U4 snRNA遺伝子RNU4-2の変異は、最も一般的な単一遺伝子性神経発達障害の一つを引き起こす Mutations in the U4 snRNA gene RNU4-2 cause one of the most prevalent monogenic neurodevelopmental disorders
Daniel Greene,Chantal Thys,Ian R. Berry,Joanna Jarvis,Els Ortibus,Andrew D. Mumford,Kathleen Freson & Ernest Turro
Nature Medicine Published:31 May 2024
DOI:https://doi.org/10.1038/s41591-024-03085-5
Abstract
Most people with intellectual disability (ID) do not receive a molecular diagnosis following genetic testing. To identify new etiologies of ID, we performed a genetic association analysis comparing the burden of rare variants in 41,132 noncoding genes between 5,529 unrelated cases and 46,401 unrelated controls. RNU4-2, which encodes U4 small nuclear RNA, a critical component of the spliceosome, was the most strongly associated gene. We implicated de novo variants among 47 cases in two regions of RNU4-2 in the etiology of a syndrome characterized by ID, microcephaly, short stature, hypotonia, seizures and motor delay.

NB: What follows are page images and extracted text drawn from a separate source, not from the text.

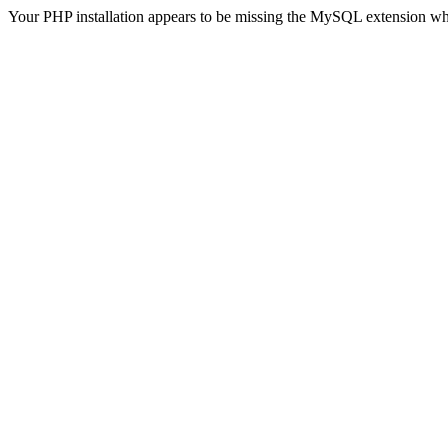
Your PHP installation appears to be missing the MySQL extension wh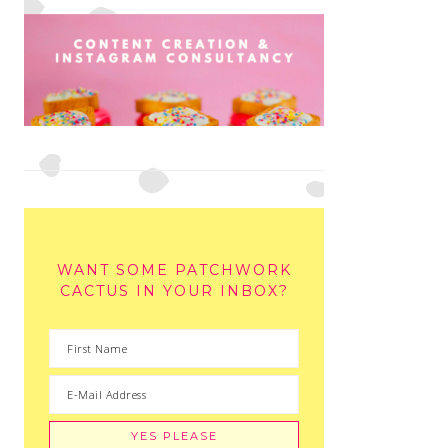
WANT SOME PATCHWORK
CACTUS IN YOUR INBOX?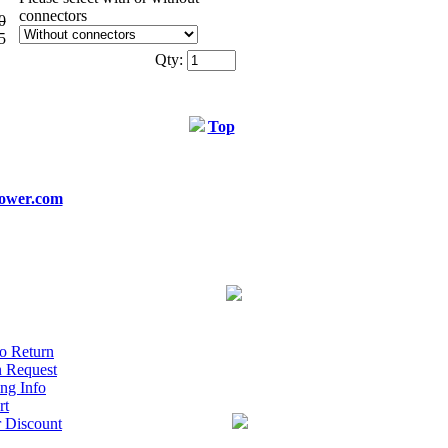
connectors
0
5
Qty:
Top
ower.com
o Return
n Request
ng Info
rt
r Discount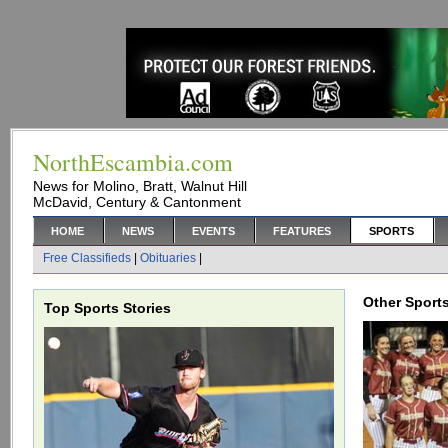
NorthEscambia.com
News for Molino, Bratt, Walnut Hill
McDavid, Century & Cantonment
HOME
NEWS
EVENTS
FEATURES
SPORTS
Free Classifieds
|
Obituaries
|
Other Sports
Top Sports Stories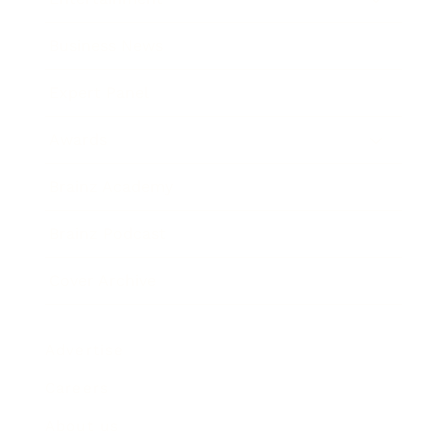
Business News
Expert Panel
Awards
Brainz Academy
Brainz Podcast
Cover Archive
Advertise
Careers
About us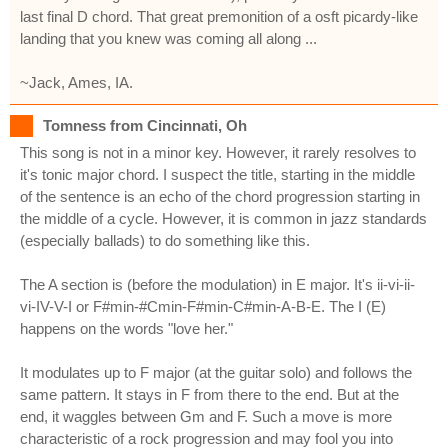
last final D chord. That great premonition of a osft picardy-like
landing that you knew was coming all along ...
~Jack, Ames, IA.
Tomness from Cincinnati, Oh
This song is not in a minor key. However, it rarely resolves to
it's tonic major chord. I suspect the title, starting in the middle
of the sentence is an echo of the chord progression starting in
the middle of a cycle. However, it is common in jazz standards
(especially ballads) to do something like this.
The A section is (before the modulation) in E major. It's ii-vi-ii-
vi-IV-V-I or F#min-#Cmin-F#min-C#min-A-B-E. The I (E)
happens on the words "love her."
It modulates up to F major (at the guitar solo) and follows the
same pattern. It stays in F from there to the end. But at the
end, it waggles between Gm and F. Such a move is more
characteristic of a rock progression and may fool you into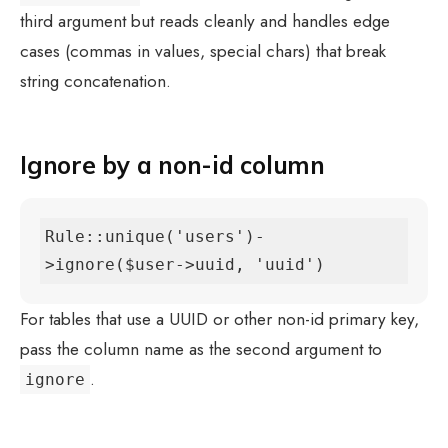
third argument but reads cleanly and handles edge
cases (commas in values, special chars) that break
string concatenation.
Ignore by a non-id column
Rule::unique('users')-
>ignore($user->uuid, 'uuid')
For tables that use a UUID or other non-id primary key,
pass the column name as the second argument to
.
ignore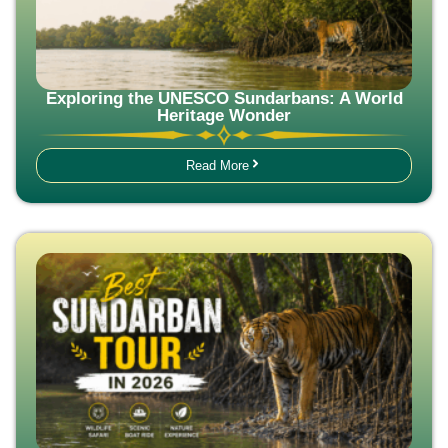
Exploring the UNESCO Sundarbans: A World
Heritage Wonder
Read More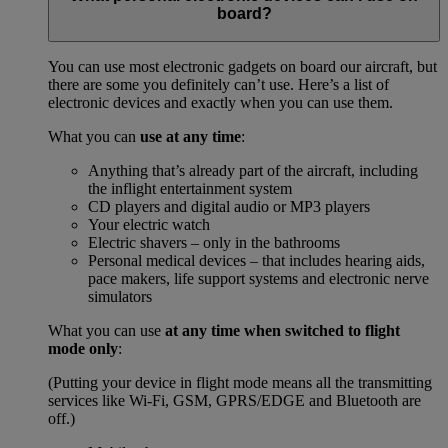
board?
You can use most electronic gadgets on board our aircraft, but
there are some you definitely can’t use. Here’s a list of
electronic devices and exactly when you can use them.
What you can
use at any time
:
Anything that’s already part of the aircraft, including
the inflight entertainment system
CD players and digital audio or MP3 players
Your electric watch
Electric shavers – only in the bathrooms
Personal medical devices – that includes hearing aids,
pace makers, life support systems and electronic nerve
simulators
What you can use
at any time when switched to flight
mode only
:
(Putting your device in flight mode means all the transmitting
services like Wi-Fi, GSM, GPRS/EDGE and Bluetooth are
off.)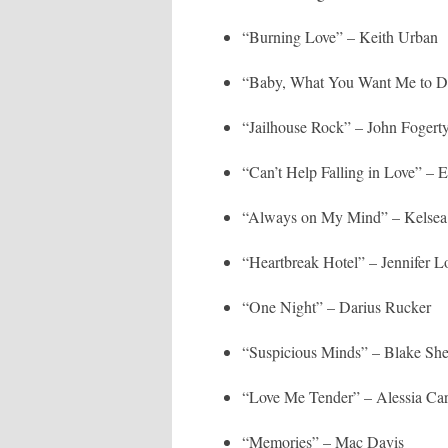
“Burning Love” – Keith Urban
“Baby, What You Want Me to D
“Jailhouse Rock” – John Fogert
“Can’t Help Falling in Love” – 
“Always on My Mind” – Kelsea 
“Heartbreak Hotel” – Jennifer L
“One Night” – Darius Rucker
“Suspicious Minds” – Blake She
“Love Me Tender” – Alessia Ca
“Memories” – Mac Davis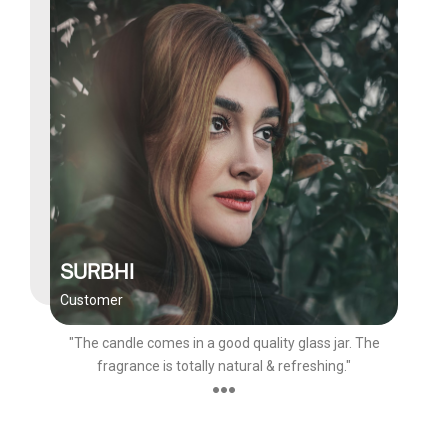
SURBHI
Customer
"The candle comes in a good quality glass jar. The
fragrance is totally natural & refreshing."
●●●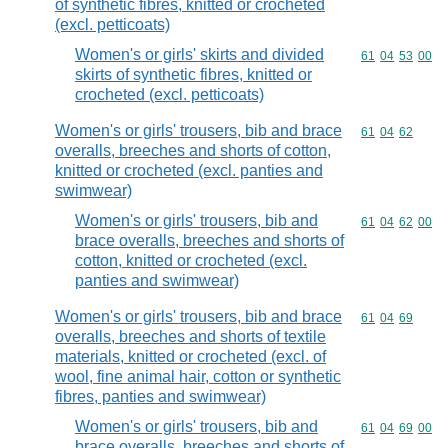
of synthetic fibres, knitted or crocheted
(excl. petticoats)
Women's or girls' skirts and divided
Commodity code
61
04
53
00
skirts of synthetic fibres, knitted or
crocheted (excl. petticoats)
Women's or girls' trousers, bib and brace
Commodity code
61
04
62
overalls, breeches and shorts of cotton,
knitted or crocheted (excl. panties and
swimwear)
Women's or girls' trousers, bib and
Commodity code
61
04
62
00
brace overalls, breeches and shorts of
cotton, knitted or crocheted (excl.
panties and swimwear)
Women's or girls' trousers, bib and brace
Commodity code
61
04
69
overalls, breeches and shorts of textile
materials, knitted or crocheted (excl. of
wool, fine animal hair, cotton or synthetic
fibres, panties and swimwear)
Women's or girls' trousers, bib and
Commodity code
61
04
69
00
brace overalls, breeches and shorts of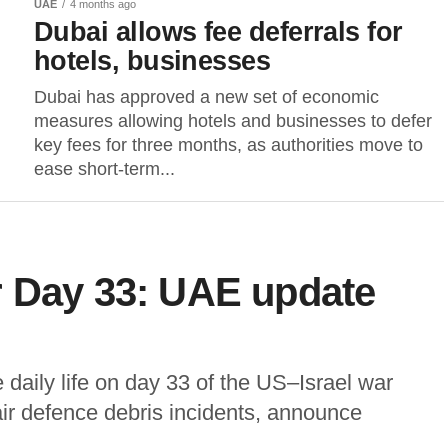
UAE
4 months ago
Dubai allows fee deferrals for
hotels, businesses
Dubai has approved a new set of economic
measures allowing hotels and businesses to defer
key fees for three months, as authorities move to
ease short-term...
r Day 33: UAE update
daily life on day 33 of the US–Israel war
 air defence debris incidents, announce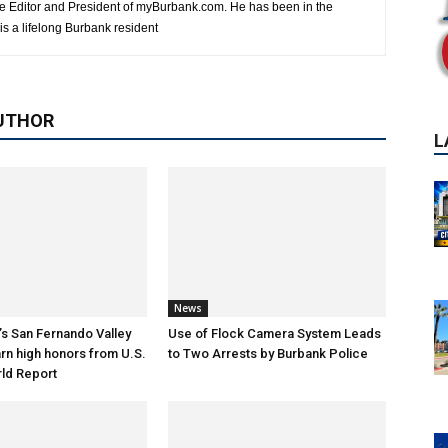
e Editor and President of myBurbank.com. He has been in the
s a lifelong Burbank resident
UTHOR
News
s San Fernando Valley
Use of Flock Camera System Leads
arn high honors from U.S.
to Two Arrests by Burbank Police
ld Report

We replicated this finding in three collections, bringing the number of unrelated cases to 73. Analysis of national genomic diagnostic data showed RNU4-2 to be a more common etiological gene for neurodevelopmental abnormality than any previously reported autosomal gene. Our findings add to the growing evidence of spliceosome dysfunction in the etiologies of neurological disorders.